Dies ist der Auslöser für das Geschehen auf der Bühne. Ohne die Grundhaltung der Ortrud gäbe es keine Notwendigkeit, Lohengrin erscheinen zu lassen und das Gift des Zweifels in Elsas Herz zu gießen.

Die Figur der Gegenspielerin der weiblichen Lichtgestalt Elsa, 'Die Böse’, ist nicht in allen Quellen zum 'Lohengrin’ gegeben. Sie wird im 'Baierischen Lohengrin' als 'die von Kleve' angeführt:

Daz maer in allen was nû zart,
wan der einen, der ir wirt gevellet wart
von im ze Antwerf, dô er quam geslichen
Un valt mit tioste den von Kleven,
daz man in verquetschet ûdem ros muost heven,
wan im sîn zesmer arme was entwichen.

Diu sprach nû gar zühhteclîh 'ich hân erbiten kûû
Daz ich den degen hân gesehen,
dem sô gar diu menige kann des lobes iehen
und wie er in dem strît die dicke rûme.'

Sie sprach: 'er tiurt die kristenheit.
Sicherlîch, als ir uns, vrouwe, habt geseit,
sô hât der kristen geloube sîn genozzen.
Und waer er niur dar zuo geborn,
daz sîn lop niht adelshalbe waer verlorn.
sô ist ot er weizwann dort her gevlozzen,

Dáz niemant gewizzen kann, welh ent sîn adel reiche.'
daz wort der herzoginne gie
in daz herze, dâ von sie ein route gevie,
die nam ir ab ein snellclîchiu bleiche.

(Cramer, Thomas: Lohengrin, München, 1971, Vers 692, Seite 535)
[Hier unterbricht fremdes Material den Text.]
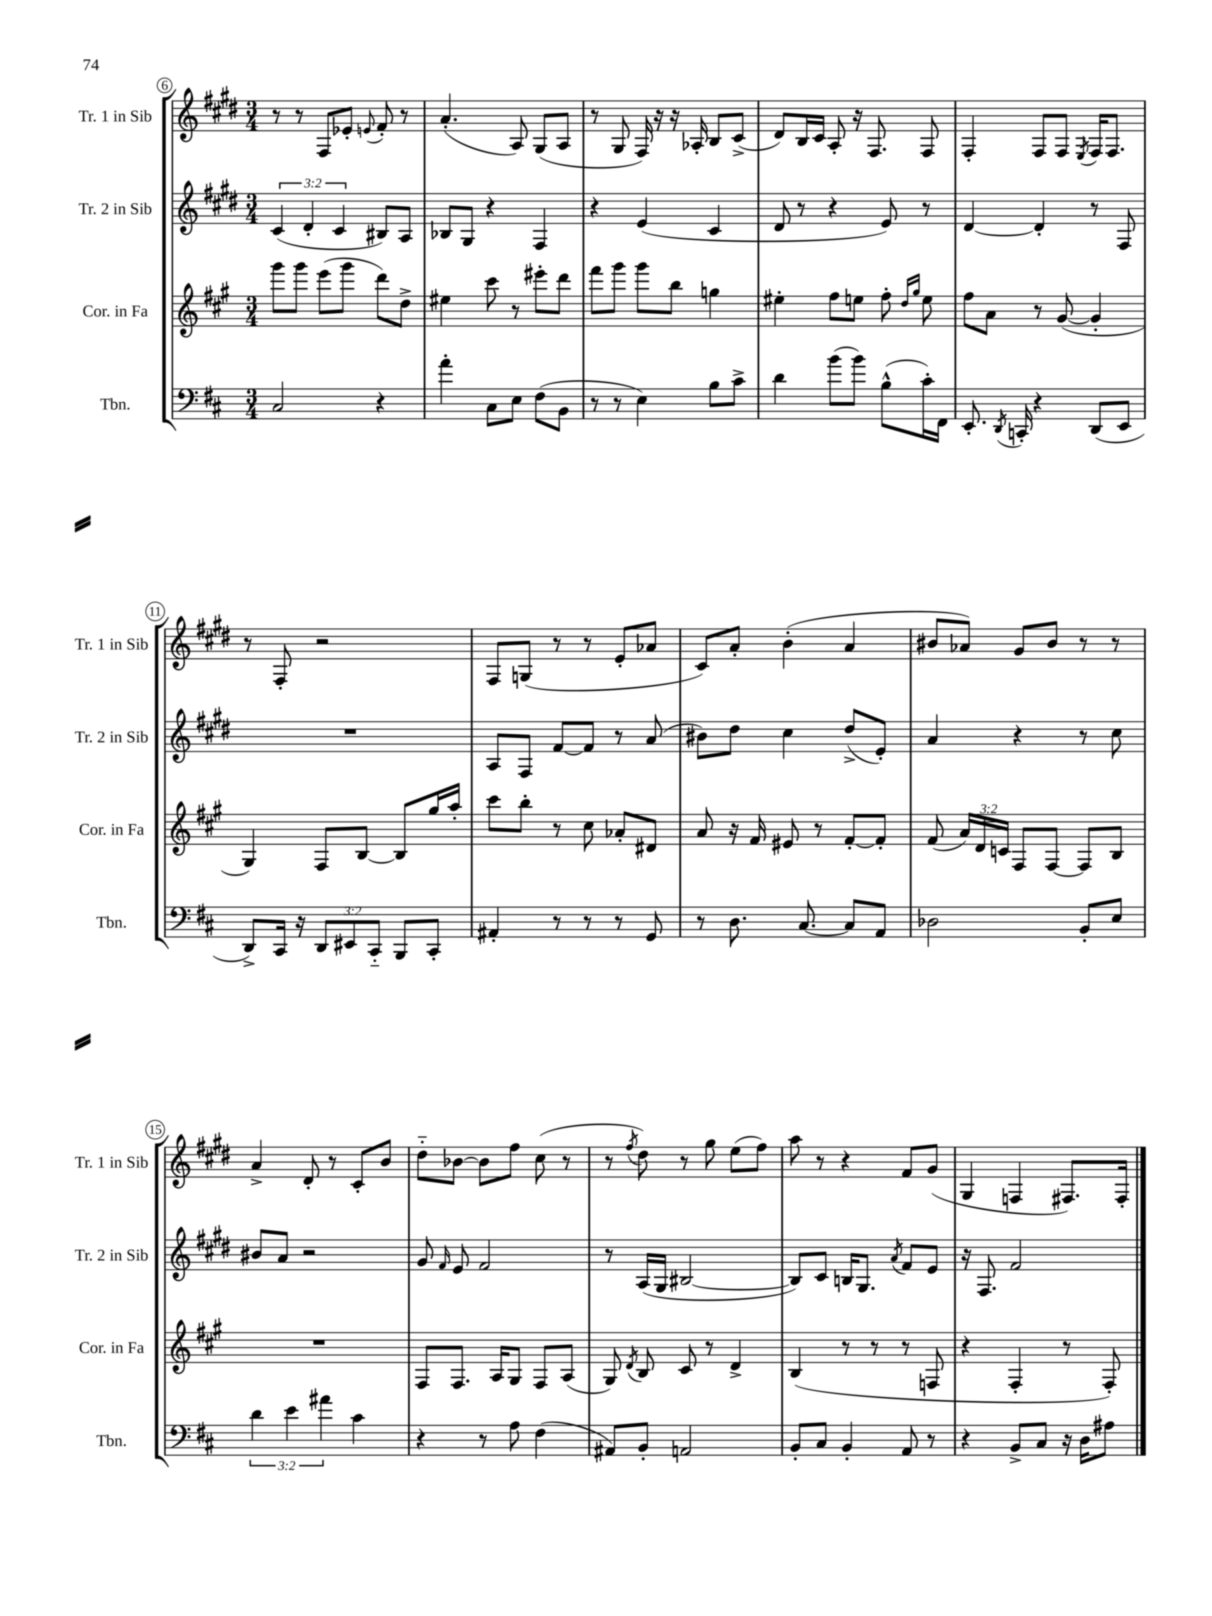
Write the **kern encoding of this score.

War Wagner anfänglich davon ausgegangen, seine Romantische Oper Lohengrin glücklich ausgehen zu lassen, Hermann Francke aus Breslau war einer der Verfechter, so kehrte er auch unterstützt von außen, Adolf Stahr, einer der einflussreichsten Kritiker des Vor- und Nachmärz fand, dass Lohengrin gar keine solche Lichtgestalt sei, denn er verlangt von den Menschen etwas Inhumanes, nämlich Gehorsam gegenüber jemanden, den man gar nicht kennt - zum negativen Ende zurück.

Besonderen Einfluss auf den Schluss des Werkes nahm auch die Gattin des damaligen Intendanten der königlich sächsischen Oper in Dresden, Ida von Lüttichau. Der Lohengrin habe so - eben mit der Abberufung durch den Gral zu enden und nicht anders. (ML Seite 340)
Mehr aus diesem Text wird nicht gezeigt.